La Banque de Corée a relevé son taux directeur de 25 points de base, à 3,00 %, pour la deuxième réunion consécutive. Derrière ce resserrement se dessine un paradoxe : le boom mondial de l’intelligence artificielle dope les exportations coréennes de semi-conducteurs et améliore fortement les perspectives de croissance, mais il renforce aussi les pressions qui incitent la banque centrale à maintenir une politique monétaire restrictive.

L’intelligence artificielle est devenue l’un des principaux moteurs de l’économie sud-coréenne. Elle est désormais aussi, indirectement, l’une des raisons pour lesquelles le coût de l’argent augmente.

Jeudi 27 août, la Banque de Corée (BOK) a porté son taux directeur de 2,75 % à 3,00 %, après une première hausse de 25 points de base en juillet. Six des sept membres de son comité de politique monétaire ont soutenu la décision.
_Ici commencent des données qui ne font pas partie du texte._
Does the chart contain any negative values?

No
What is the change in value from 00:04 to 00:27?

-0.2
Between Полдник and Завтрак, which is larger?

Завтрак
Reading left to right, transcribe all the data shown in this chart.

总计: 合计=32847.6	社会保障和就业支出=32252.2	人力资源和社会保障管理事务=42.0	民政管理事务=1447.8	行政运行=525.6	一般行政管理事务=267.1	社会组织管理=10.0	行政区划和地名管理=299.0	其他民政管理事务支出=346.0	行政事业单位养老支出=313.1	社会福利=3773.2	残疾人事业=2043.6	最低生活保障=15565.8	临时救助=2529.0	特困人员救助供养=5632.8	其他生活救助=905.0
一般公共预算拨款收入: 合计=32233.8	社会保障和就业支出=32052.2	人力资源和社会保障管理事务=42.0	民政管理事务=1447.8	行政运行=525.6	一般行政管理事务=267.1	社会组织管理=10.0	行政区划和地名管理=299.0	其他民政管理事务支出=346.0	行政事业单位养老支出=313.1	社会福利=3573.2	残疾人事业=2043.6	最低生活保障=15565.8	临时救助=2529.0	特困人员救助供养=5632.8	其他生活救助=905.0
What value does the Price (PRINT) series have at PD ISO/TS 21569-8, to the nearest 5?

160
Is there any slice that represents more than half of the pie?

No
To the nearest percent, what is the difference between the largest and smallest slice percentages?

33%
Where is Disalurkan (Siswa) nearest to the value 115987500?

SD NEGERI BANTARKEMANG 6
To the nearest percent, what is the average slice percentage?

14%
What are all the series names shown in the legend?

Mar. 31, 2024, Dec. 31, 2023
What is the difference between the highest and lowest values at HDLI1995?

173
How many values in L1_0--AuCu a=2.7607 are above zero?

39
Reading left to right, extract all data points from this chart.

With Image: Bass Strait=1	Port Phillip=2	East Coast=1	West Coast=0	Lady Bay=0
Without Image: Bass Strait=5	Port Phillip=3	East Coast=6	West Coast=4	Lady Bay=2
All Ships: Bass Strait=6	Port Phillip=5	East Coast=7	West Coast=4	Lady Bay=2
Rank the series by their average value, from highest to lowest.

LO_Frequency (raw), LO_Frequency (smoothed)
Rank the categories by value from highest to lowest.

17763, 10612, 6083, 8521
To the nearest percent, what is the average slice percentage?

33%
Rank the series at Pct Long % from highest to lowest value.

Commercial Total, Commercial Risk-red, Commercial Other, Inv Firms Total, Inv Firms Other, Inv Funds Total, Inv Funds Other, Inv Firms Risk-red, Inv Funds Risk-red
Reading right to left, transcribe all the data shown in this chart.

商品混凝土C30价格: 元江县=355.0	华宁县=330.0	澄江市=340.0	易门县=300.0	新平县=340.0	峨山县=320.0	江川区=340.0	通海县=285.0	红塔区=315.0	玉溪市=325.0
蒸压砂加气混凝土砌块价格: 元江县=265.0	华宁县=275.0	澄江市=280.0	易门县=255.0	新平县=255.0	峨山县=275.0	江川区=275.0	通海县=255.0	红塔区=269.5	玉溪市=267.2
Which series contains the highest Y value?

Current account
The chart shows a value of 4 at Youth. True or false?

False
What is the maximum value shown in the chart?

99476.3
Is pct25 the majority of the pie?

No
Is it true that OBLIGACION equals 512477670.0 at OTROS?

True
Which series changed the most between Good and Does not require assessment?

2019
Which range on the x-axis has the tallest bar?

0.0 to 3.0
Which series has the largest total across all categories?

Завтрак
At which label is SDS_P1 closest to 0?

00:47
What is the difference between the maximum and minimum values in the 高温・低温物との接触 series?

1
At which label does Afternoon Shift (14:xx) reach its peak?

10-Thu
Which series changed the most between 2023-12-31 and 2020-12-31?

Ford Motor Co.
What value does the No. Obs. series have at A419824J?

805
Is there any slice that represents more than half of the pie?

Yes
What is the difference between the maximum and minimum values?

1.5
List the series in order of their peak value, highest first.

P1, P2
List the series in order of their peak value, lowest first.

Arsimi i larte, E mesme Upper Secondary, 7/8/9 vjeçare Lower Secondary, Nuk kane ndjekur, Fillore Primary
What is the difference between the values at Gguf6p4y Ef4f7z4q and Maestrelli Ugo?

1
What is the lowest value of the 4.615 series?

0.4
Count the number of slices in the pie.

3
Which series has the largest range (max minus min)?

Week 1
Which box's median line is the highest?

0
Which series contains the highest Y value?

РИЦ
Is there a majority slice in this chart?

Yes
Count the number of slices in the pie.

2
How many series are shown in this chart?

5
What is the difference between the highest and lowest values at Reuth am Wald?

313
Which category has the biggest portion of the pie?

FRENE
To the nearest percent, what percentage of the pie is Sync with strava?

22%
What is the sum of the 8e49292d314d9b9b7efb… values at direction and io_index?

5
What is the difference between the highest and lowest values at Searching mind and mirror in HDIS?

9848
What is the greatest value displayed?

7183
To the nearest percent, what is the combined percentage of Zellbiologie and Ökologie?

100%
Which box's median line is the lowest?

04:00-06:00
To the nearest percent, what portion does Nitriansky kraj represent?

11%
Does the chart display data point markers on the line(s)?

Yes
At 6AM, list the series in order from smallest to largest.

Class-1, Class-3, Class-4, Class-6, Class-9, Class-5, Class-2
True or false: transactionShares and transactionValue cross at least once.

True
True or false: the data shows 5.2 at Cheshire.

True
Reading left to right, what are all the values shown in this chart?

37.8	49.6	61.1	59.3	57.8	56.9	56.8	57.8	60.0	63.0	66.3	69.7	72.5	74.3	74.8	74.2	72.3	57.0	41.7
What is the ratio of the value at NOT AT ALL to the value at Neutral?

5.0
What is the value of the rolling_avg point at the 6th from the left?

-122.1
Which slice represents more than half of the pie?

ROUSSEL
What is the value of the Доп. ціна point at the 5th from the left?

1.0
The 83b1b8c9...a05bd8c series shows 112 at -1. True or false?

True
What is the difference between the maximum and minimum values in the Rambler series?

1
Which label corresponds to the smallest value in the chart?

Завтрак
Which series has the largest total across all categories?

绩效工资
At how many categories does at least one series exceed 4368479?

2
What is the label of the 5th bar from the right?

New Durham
Le changement le plus spectaculaire se trouve toutefois dans ses nouvelles prévisions. La BOK table désormais sur une croissance du produit intérieur brut de 3,3 % en 2026, contre 2,6 % prévue en mai. Pour 2027, elle relève également son estimation de 2,1 % à 2,9 %.

Le boom des puces change l’équation

Cette révision tient largement à la vigueur inattendue du secteur des semi-conducteurs. Les investissements mondiaux dans les infrastructures d’IA alimentent la demande de composants avancés, domaine dans lequel la Corée du Sud dispose de champions comme Samsung Electronics et SK Hynix.

La BOK estime que les exportations et l’investissement devraient conserver un rythme élevé grâce aux semi-conducteurs, tandis que l’amélioration des revenus soutiendrait progressivement la consommation intérieure. Elle souligne toutefois que l’ampleur de la diffusion de cette manne technologique au reste de l’économie demeure incertaine.

C’est précisément là que le succès de l’IA complique la politique monétaire. Une croissance plus vigoureuse réduit l’urgence de soutenir l’activité par des taux bas et accroît, au contraire, le risque que les pressions sur les prix s’élargissent.

L’inflation annuelle a ralenti à 2,8 % en juillet, mais demeure supérieure à l’objectif de 2 % de la banque centrale. La BOK maintient sa prévision d’inflation moyenne à 2,7 % en 2026 et 2,3 % en 2027. L’inflation sous-jacente devrait, elle, atteindre 2,5 % cette année comme l’an prochain, davantage qu’anticipé en mai.

Immobilier et dette sous surveillance

La banque centrale ne regarde pas seulement les prix à la consommation. Elle continue de signaler des risques de stabilité financière, dans une économie où le marché immobilier et l’endettement des ménages restent sensibles au niveau des taux.

La Corée du Sud se retrouve donc face à une configuration inhabituelle : l’un de ses principaux avantages industriels nourrit simultanément la croissance, les investissements et la nécessité d’une politique monétaire plus ferme.

Pour Séoul, le prochain test sera de déterminer jusqu’où peut aller le cycle des semi-conducteurs. Si le boom de l’IA continue de se transmettre à l’investissement, aux revenus et à la demande intérieure, la croissance pourrait rester robuste. Mais ce même scénario donnerait également à la Banque de Corée davantage de raisons de maintenir les taux élevés — voire de les relever encore.

Le paradoxe coréen est ainsi installé : plus l’IA accélère l’économie, moins la banque centrale peut se permettre de l’accompagner avec de l’argent bon marché.